▶ **WHAT IS EXPECTED**
Give the number of lines in the listing that contain the word "embedded", and nothing besides.

▶ **DATA EXCERPT**
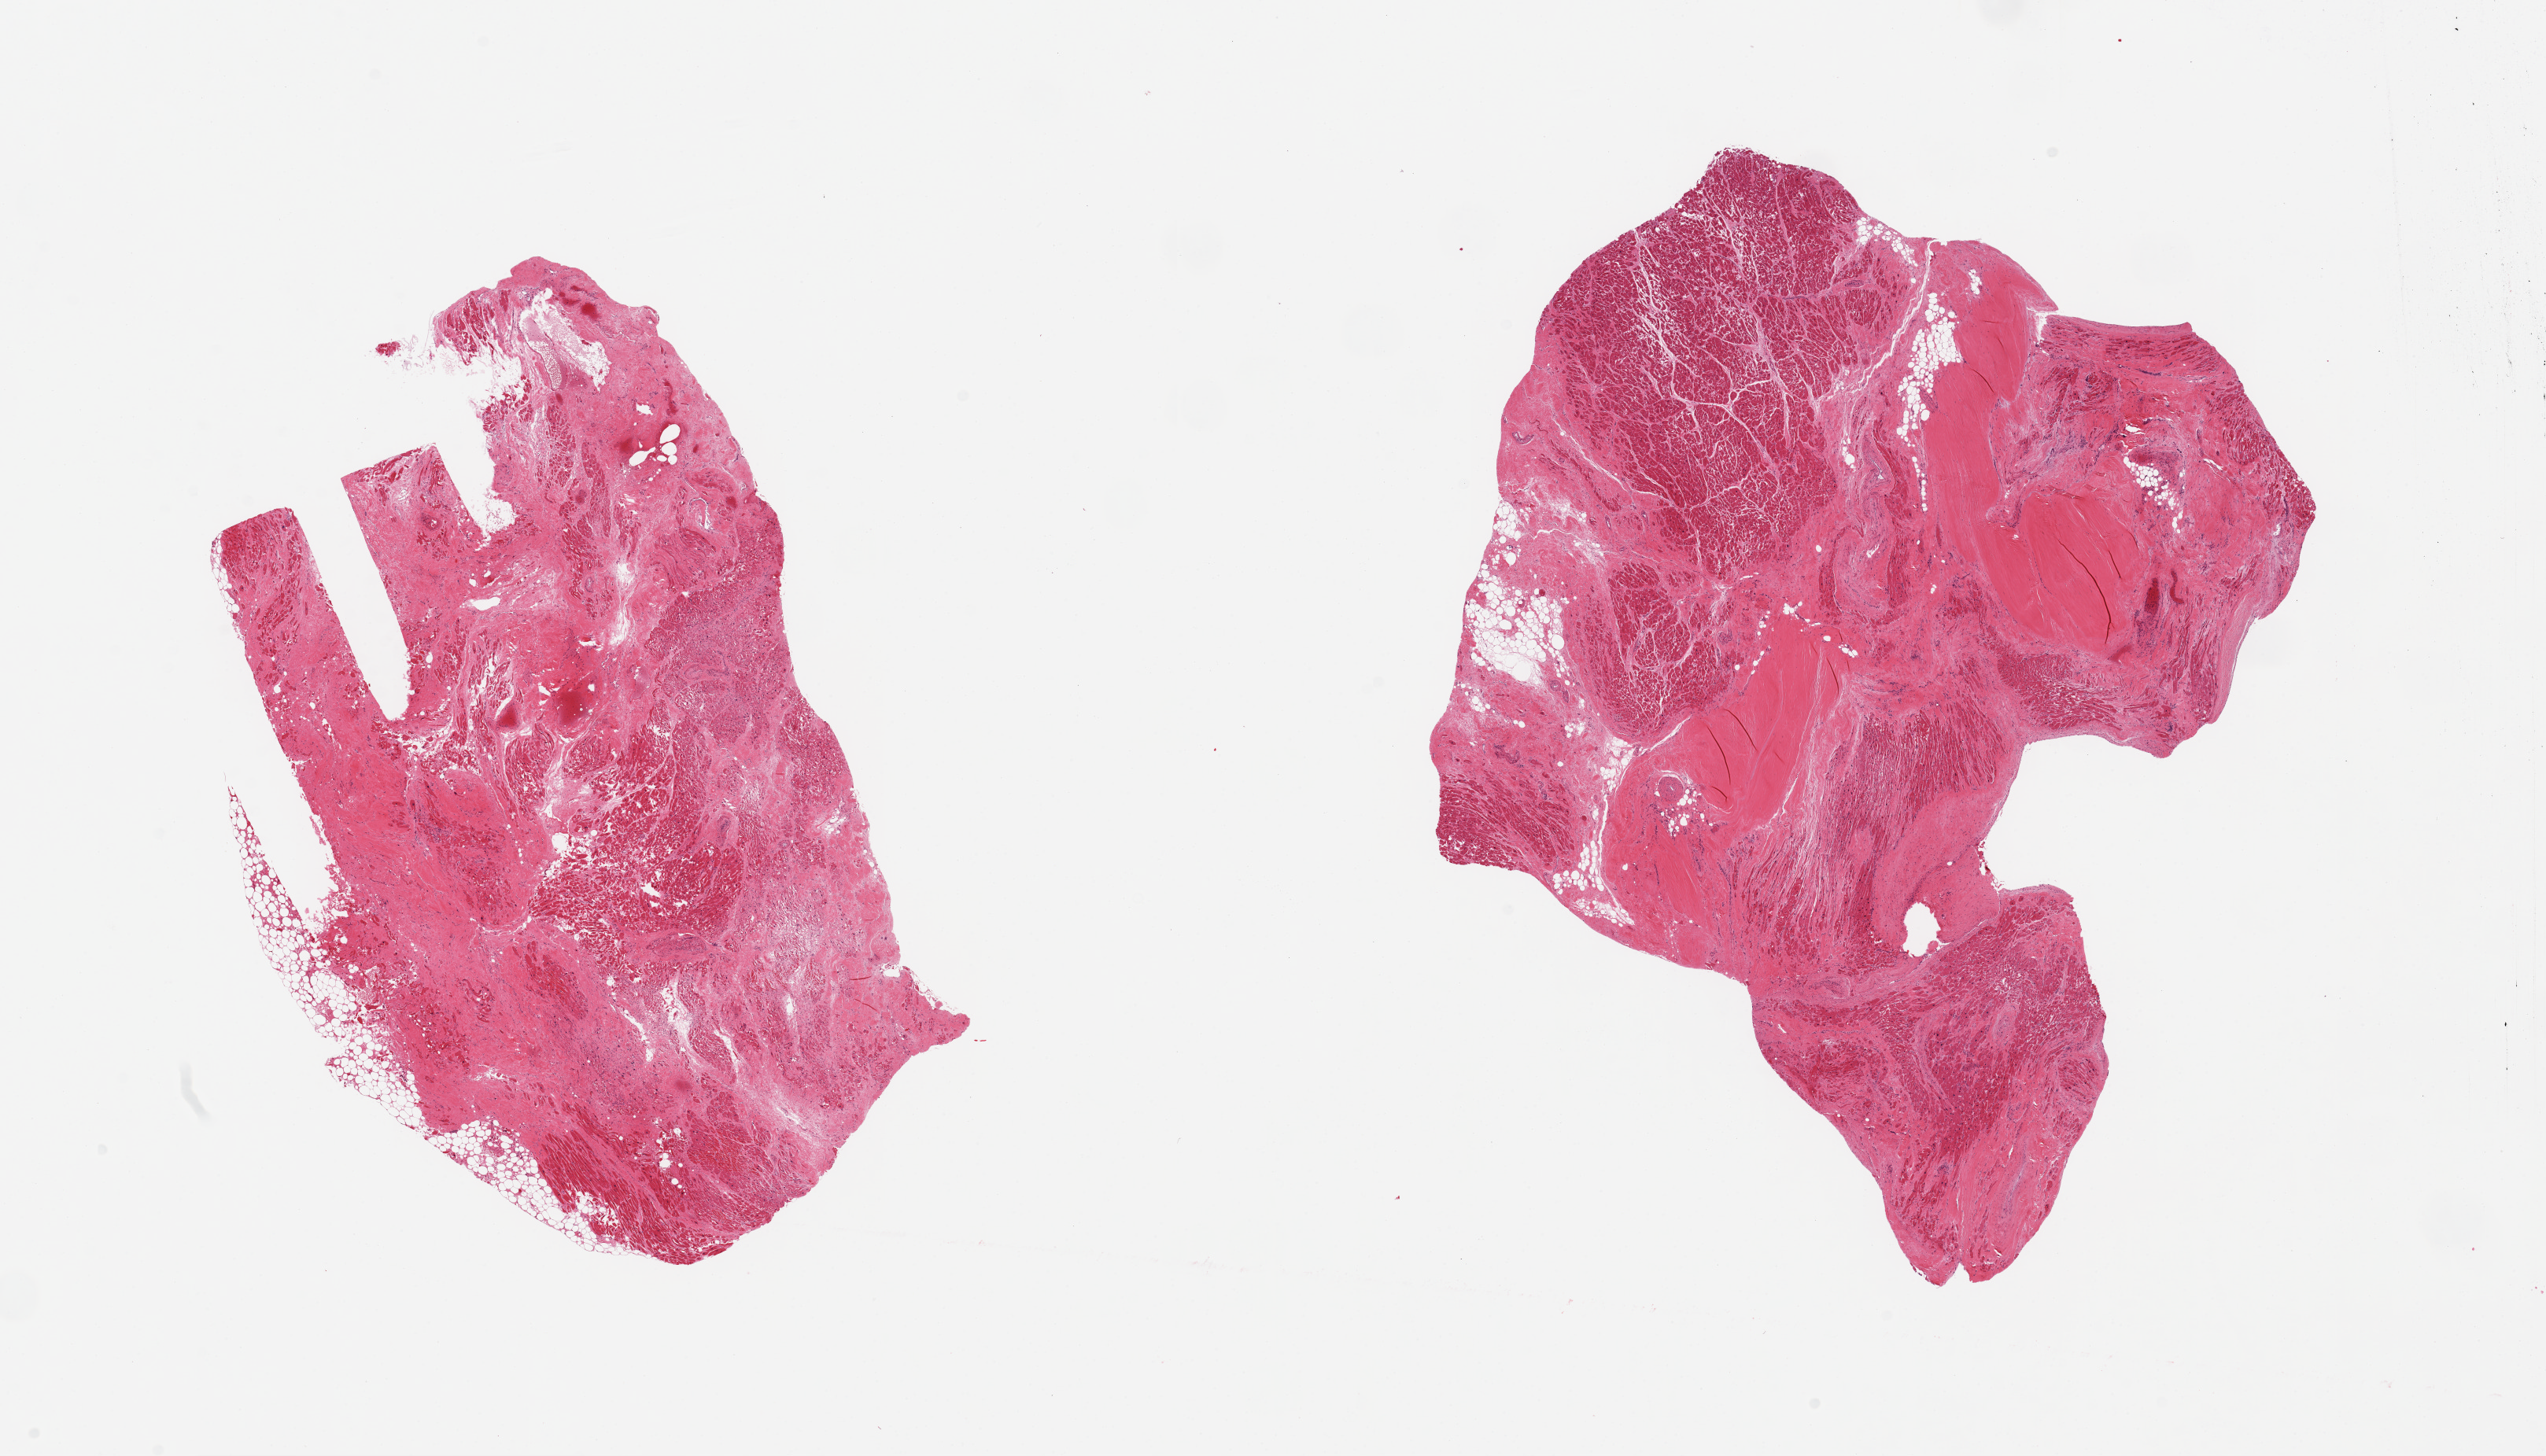
Whole-slide image, haematoxylin and eosin stain, brightfield — a low-resolution overview of the entire scanned area, about 25.6 x 14.6 mm. PAXgene-fixed paraffin-embedded (PFPE) section. Sampled site (target tissue): heart. Donor tissue sample. Donor: male.
- pathologist's review note for this sample: 2 pieces; extensive scarring consistent with old infarcts, focus of coagulative necrosis compatible with recent infarct, hypertrophy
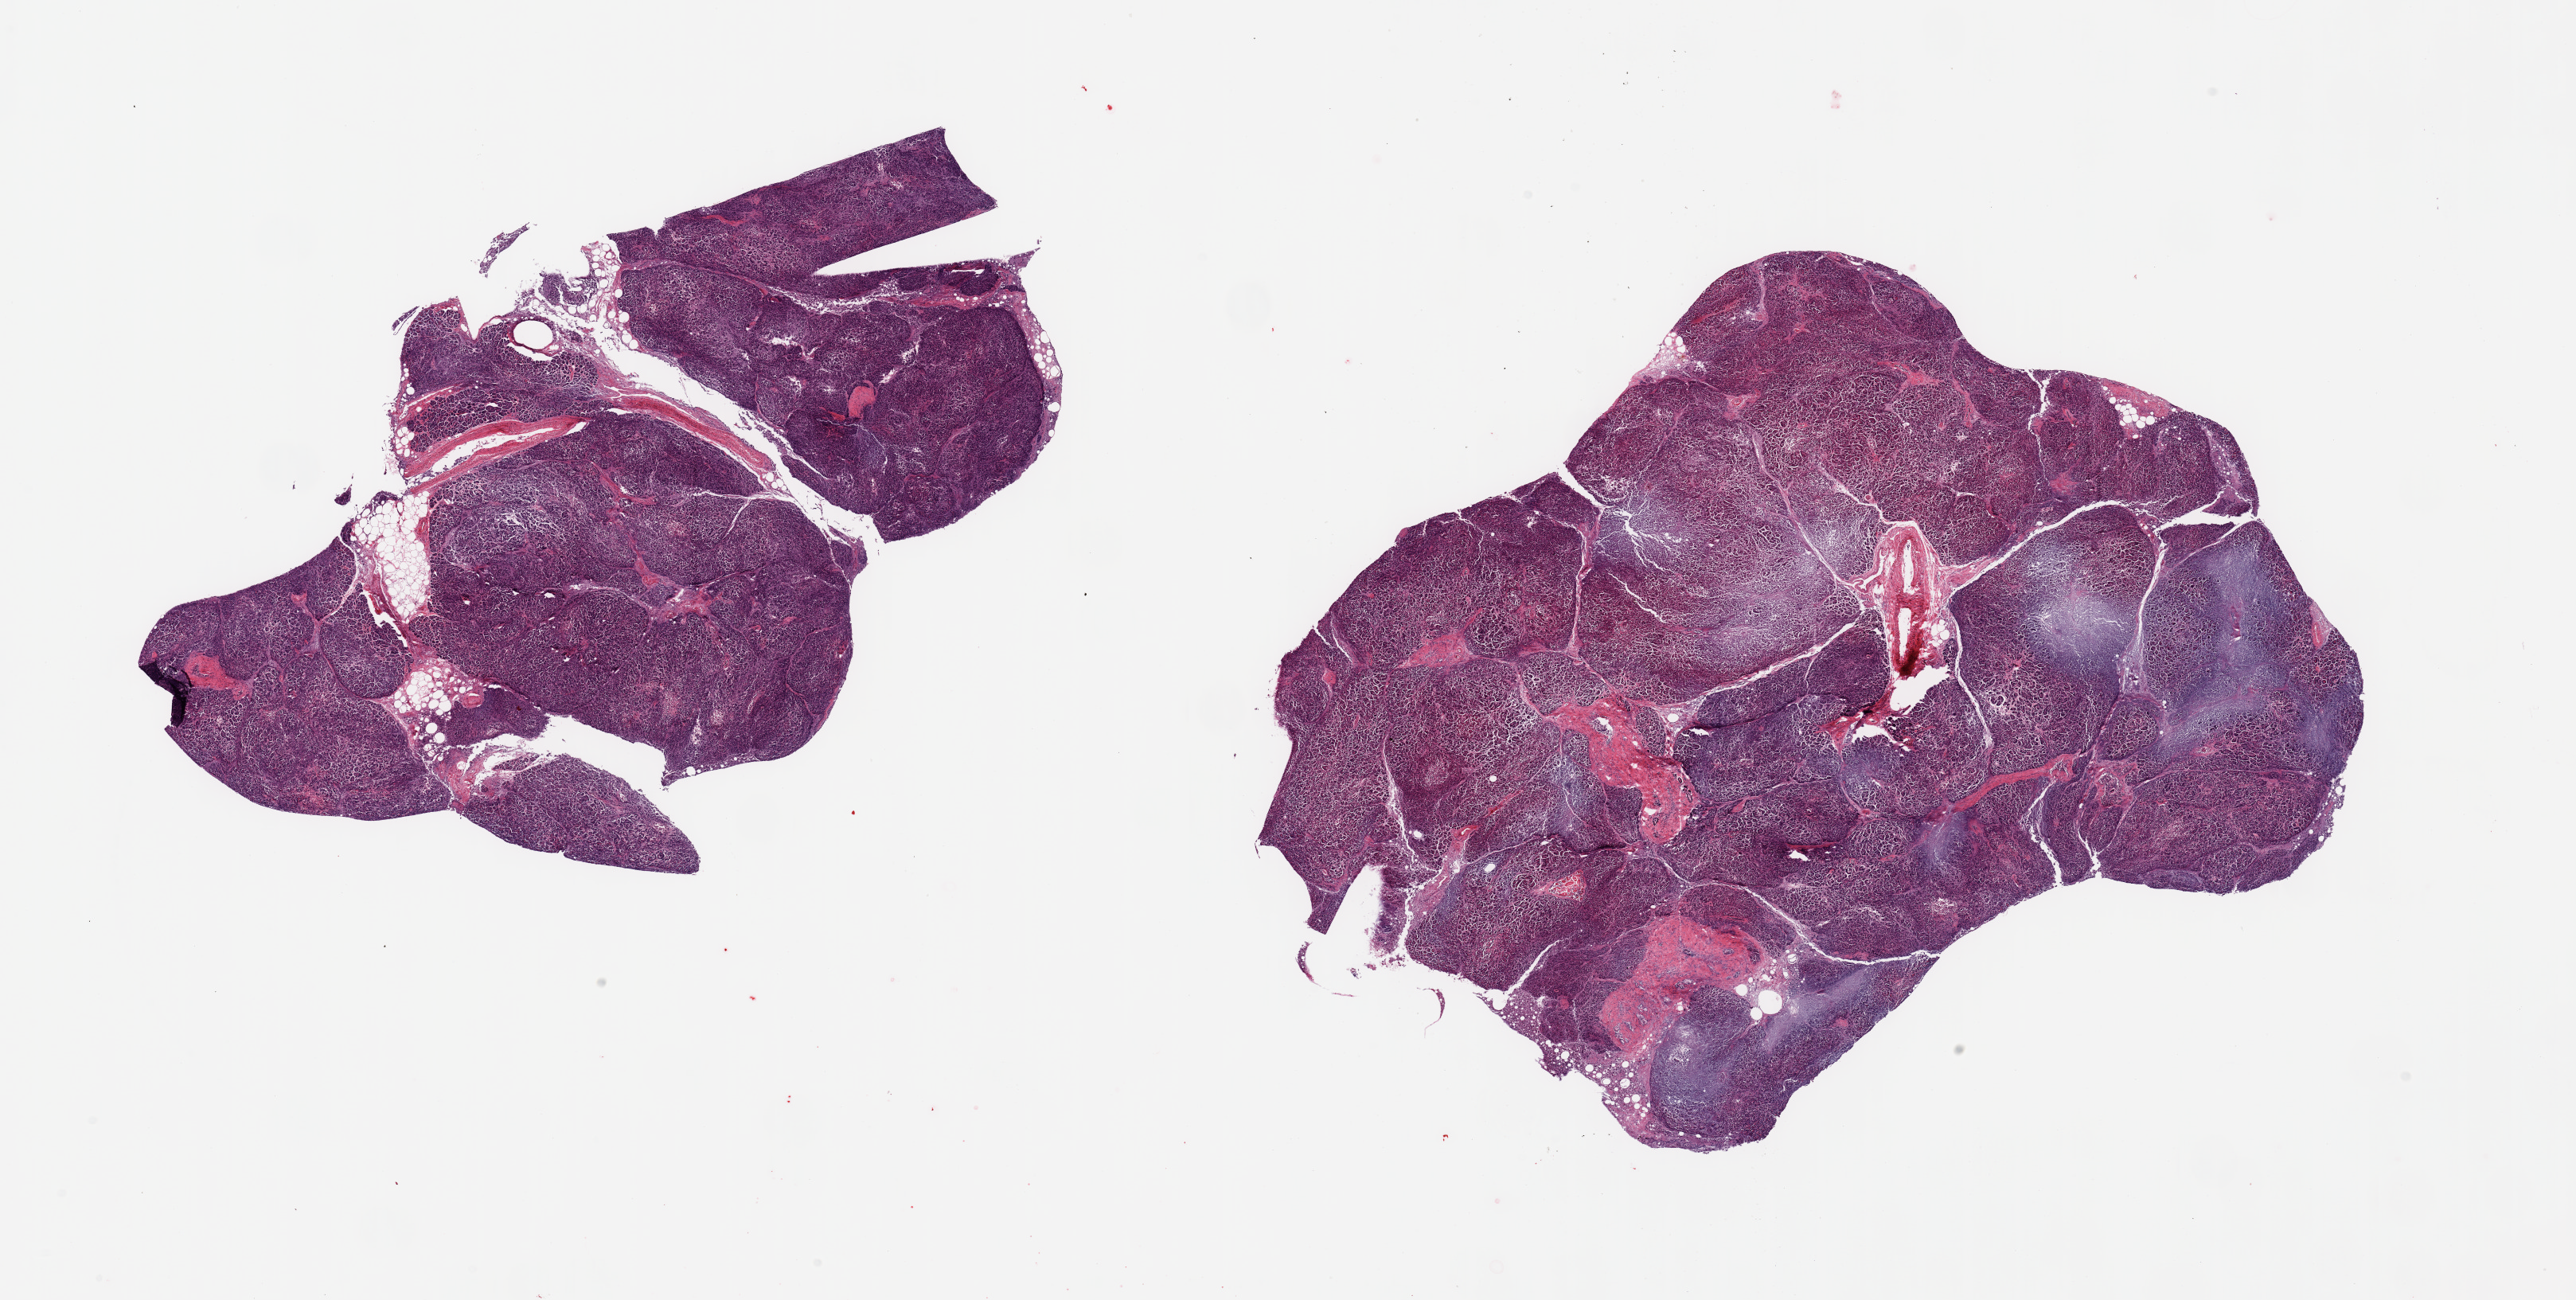
Hematoxylin and eosin (H&E) whole-slide image — shown as a low-resolution overview of the whole scanned area (about 25.6 x 12.9 mm, from a 20x scan), PAXgene-fixed, paraffin-embedded tissue, sampled site (target tissue): pancreas, tissue donor sample. Donor sex: male.
• pathologist's review note for this sample: 2 pieces; severe autolysis, saponification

▶ **THE COMPLETED TASK**
2